Publié le 19.05.11
Comment services Web et SOA ont changé la donne
Avec l’avènement des architectures orientées services, l’industrie informatique gagne encore en interopérabilité. Très tôt Microsoft a adopté cette démarche, contribuant pour une large part à la définition des normes.
Si le concept d’interopérabilité a pris de l’importance avec l’avènement des systèmes ouverts, il n’a pendant longtemps été traité qu’à un niveau très basique, typiquement celui du réseau et des échanges de fichiers. Avec SOA (Architectures orientées services), un effort a été fait en faveur des processus transversaux, indispensables au développement de l’économie sur Internet.
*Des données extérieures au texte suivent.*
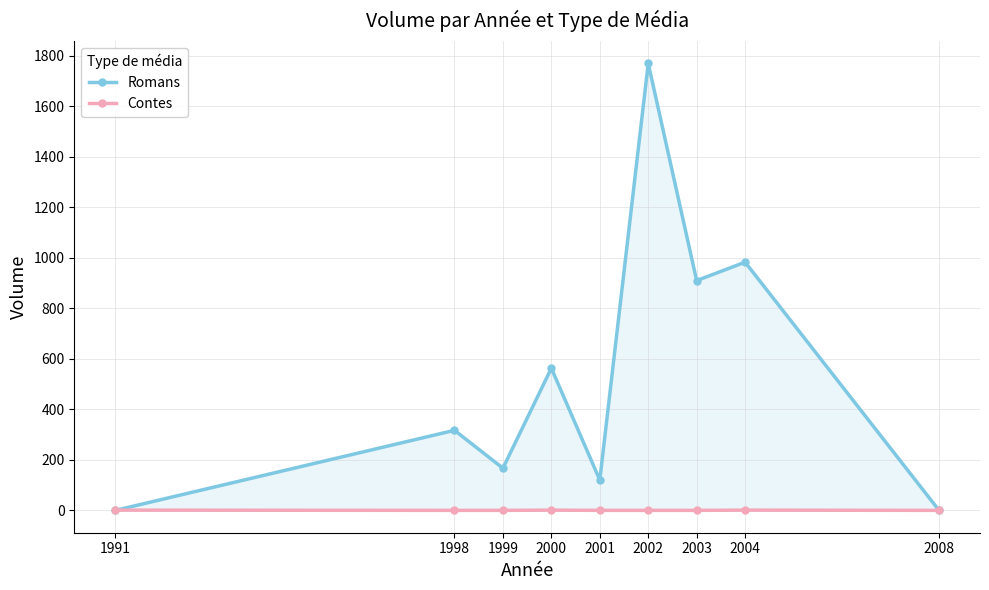

The Romans series shows 37 at 1999. True or false?

False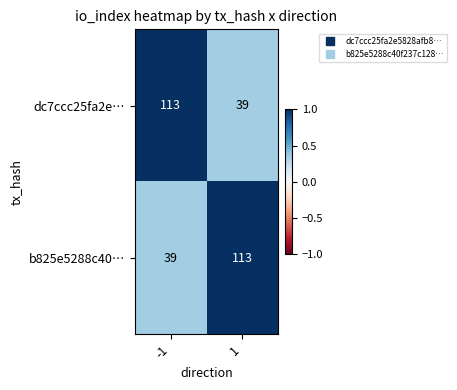

Read the b825e5288c40… value at -1, to the nearest 10.

40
La fin des îlots applicatifs
Les années 80-90 ont en effet été particulièrement riches en opérations de fusion et d’acquisition, mettant en évidence l’incapacité des systèmes d’information ainsi réunis à échanger des données ou à partager des processus. En parallèle, les échanges numériques se développaient. Les entreprises étaient de plus en plus confrontées à des développements spécifiques pour mettre en place des processus communs avec leurs fournisseurs et leurs clients. Dans un premier temps, l’industrie informatique a tenté d’adresser le problème avec des middlewares de type EAI (Enterprise application integration). Bâtis sur des technologies propriétaires, ils permettaient d’éviter les connexions point à point mais n’apportaient pas de solution universelle, seule capable d’offrir aux entreprises la réactivité dont elles avaient besoin. De ce constat est né SOA (Service Oriented Architecture), un principe d’architecture reposant sur des normes et des protocoles d’échange (tels que les services Web).
Naissance des architectures orientées services
SOA est un principe d’architecture qui préconise la structuration d’applications par assemblage de composants. Baptisés "services", les composants peuvent être de type technique (accès aux données, système de reprise sur erreur, etc.) ou métier (commande, facture, etc.). Autonome, chaque service peut être combiné à un autre au sein d’un processus pour constituer une application "composite". Enfin, SOA préconise également une séparation des traitements en couche, la couche de présentation, par exemple, ne devant pas être mêlée à la logique métier. Dès lors, modifier une application, créer un processus transverse, etc. ne suppose plus la réécriture totale de l’application mais uniquement d’une partie du code ce qui, en termes de bénéfices, se concrétise par des économies en développement et une plus grande réactivité. Enfin, SOA repose sur des normes qui simplifient la mise en œuvre de processus avec l’extérieur de l’entreprise, normes telles que SOAP (Simple Object Access Protocol), WSDL (Web Services Description Language) ou encore SAML (Security Assertion Markup Language) auxquelles Microsoft a largement contribué dès l’avènement de SOA.
Chez Microsoft, l’offre SOA s’est bâtie autour de Biztalk Server et de ses connecteurs, qui assurent l’interopérabilité des applications et processus. Mais au-delà, les architectures orientées services ont mis en évidence les avantages de l’interopérabilité, et tous les développements aujourd’hui s’en inspirent.